Posted by: spazmo | June 25, 2007 at 02:44 PM
when i saw beyonce outside a hotel in san francisco my knees gave out, and i fell on my ass in front of her. her smile was like a ray sunshine of happiness that brightend the rest of the week though. my friend showed me the clip of michelle falling on her ass on 106 and Park the next say, and i realized that after all this time, michelle still gets starstruck by being in beyonce's presence, and i felt less stupid
http://youtube.com/watch?v=UNFzNM6TaLw
Posted by: jt | June 25, 2007 at 02:53 PM
JALEEL WHITE WORKS OUT AT YOUR GYM AND YOU'VE NEVER SHARED THIS WITH ME?
I am clearly going to the wrong branch of our gym at the wrong times.
Posted by: bex | June 25, 2007 at 03:00 PM
You didn't check out Stefan Urquell's package?

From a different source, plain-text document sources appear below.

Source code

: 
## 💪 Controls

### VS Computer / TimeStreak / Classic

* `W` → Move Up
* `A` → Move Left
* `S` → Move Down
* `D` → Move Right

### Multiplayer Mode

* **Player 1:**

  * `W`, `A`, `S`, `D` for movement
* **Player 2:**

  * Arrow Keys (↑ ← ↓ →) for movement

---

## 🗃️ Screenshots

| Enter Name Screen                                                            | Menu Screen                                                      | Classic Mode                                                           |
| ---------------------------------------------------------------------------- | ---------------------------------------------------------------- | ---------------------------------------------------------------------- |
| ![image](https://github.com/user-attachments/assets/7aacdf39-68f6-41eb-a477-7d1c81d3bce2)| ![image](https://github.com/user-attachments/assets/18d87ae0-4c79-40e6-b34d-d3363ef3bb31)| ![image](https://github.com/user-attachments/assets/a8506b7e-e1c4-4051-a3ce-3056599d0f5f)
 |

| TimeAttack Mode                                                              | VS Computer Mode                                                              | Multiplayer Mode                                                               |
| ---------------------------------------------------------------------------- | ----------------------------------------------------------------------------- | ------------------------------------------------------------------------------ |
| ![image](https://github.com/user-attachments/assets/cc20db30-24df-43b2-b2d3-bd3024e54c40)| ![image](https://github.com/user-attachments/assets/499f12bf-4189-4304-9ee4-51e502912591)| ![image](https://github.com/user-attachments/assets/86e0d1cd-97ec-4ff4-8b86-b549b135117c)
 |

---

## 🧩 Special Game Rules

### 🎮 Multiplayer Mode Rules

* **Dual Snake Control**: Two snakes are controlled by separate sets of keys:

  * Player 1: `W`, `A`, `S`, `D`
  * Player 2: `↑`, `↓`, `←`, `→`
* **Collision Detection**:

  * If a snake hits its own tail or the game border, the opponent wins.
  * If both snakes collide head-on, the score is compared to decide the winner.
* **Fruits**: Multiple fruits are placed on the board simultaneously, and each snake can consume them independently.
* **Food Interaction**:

Truly, your restraint is amazing.
Posted by: Leila | June 25, 2007 at 03:11 PM
Rich, majority rules. Check out Urkel's package, then come back and report. Gay, straight, whatever, I WANT TO KNOW!
Posted by: Leanne | June 25, 2007 at 04:12 PM
I love how even though Reba/George has a terrible voice she just keeps on singing because it is what she loves to do. Keep livin' the American Dream, girl!
Posted by: mer | June 25, 2007 at 04:24 PM
I saw them at that same McDonald's on Thursday!
I told my friends about it, and now I have your post as proof! Thank you.
(I work out at NYSC on 41st St. -- let me know if you ever need a spot.)
Posted by: Scott | June 25, 2007 at 05:25 PM
oh my god! i've seen them too!!
it was years and years ago, shortly after i saw them on some chat show, like jerry springer or donahue, or something. they were coming up avenue A, crossing 2nd street. and they passed right by me. it took every last bit of manners not to turn and gape. not so much at their different-ness, as the fact that i had just seen them on tv, and there they were right in front of me.
i tried telling my friends about it at the time, but they had no idea who i was talking about and made me feel like an ass for getting jazzed over the disabled. thank you for sharing in the delight. i feel better now.
Posted by: finding the filth | June 25, 2007 at 05:41 PM
ps - add me to the list of those who would appreciate a sneak shot of urkel's ween. i mean, come on!
Posted by: finding the filth | June 25, 2007 at 05:43 PM
Holy Shit! I live right near there and I didn't see them? They are my favorite conjoined twins of all time. And yes, Reba is now going by the name of George- she likes to take on a persona of a young boy and Lori pretends to be the mom. I saw it on an updated documentary on TLC. I am so jealous of you for seeing them!!!!
Posted by: Tootie | June 25, 2007 at 05:55 PM
I empathize with the Schappell twins because I totally know what it's like to be told you are an inspiration constantly. Everywhere I go, it's like "You are my hero." I'm all, "I get it. Now move so I can get my Taco Bell." I have to see this documentary - does it tell you the things you really want to know, like how they get dressed (seriously, how do they get shirts on?) or go to the bathroom or anything, really.
You didn't fag out on Sarah Silverman? I totally would have - "Now, they're FLOOR glasses!" Keith from PR3 most definitely has a tiny ween, who doesn't realize that? I'm thinking Urkell is medium, though could be a grower. You know, like surprise you.
Posted by: Joe | June 25, 2007 at 05:56 PM
I lived in Nashville not too long ago, and sometimes I would get yelled at by the little person from Gummo (who had the creepiest scene ever with Harmony Korine) while he was hanging out in front of the drive-through beer store at 12th and Wedgewood and I was witing to turn left. I never heard what he was saying, but I'm pretty sure that it was some sort of curse, because those were always my worst days.
Posted by: caffeine72 | June 25, 2007 at 06:12 PM
But the question is, if you saw the Schappell twins at the gym, what would you do?
I would look at their package, I don't know if you would.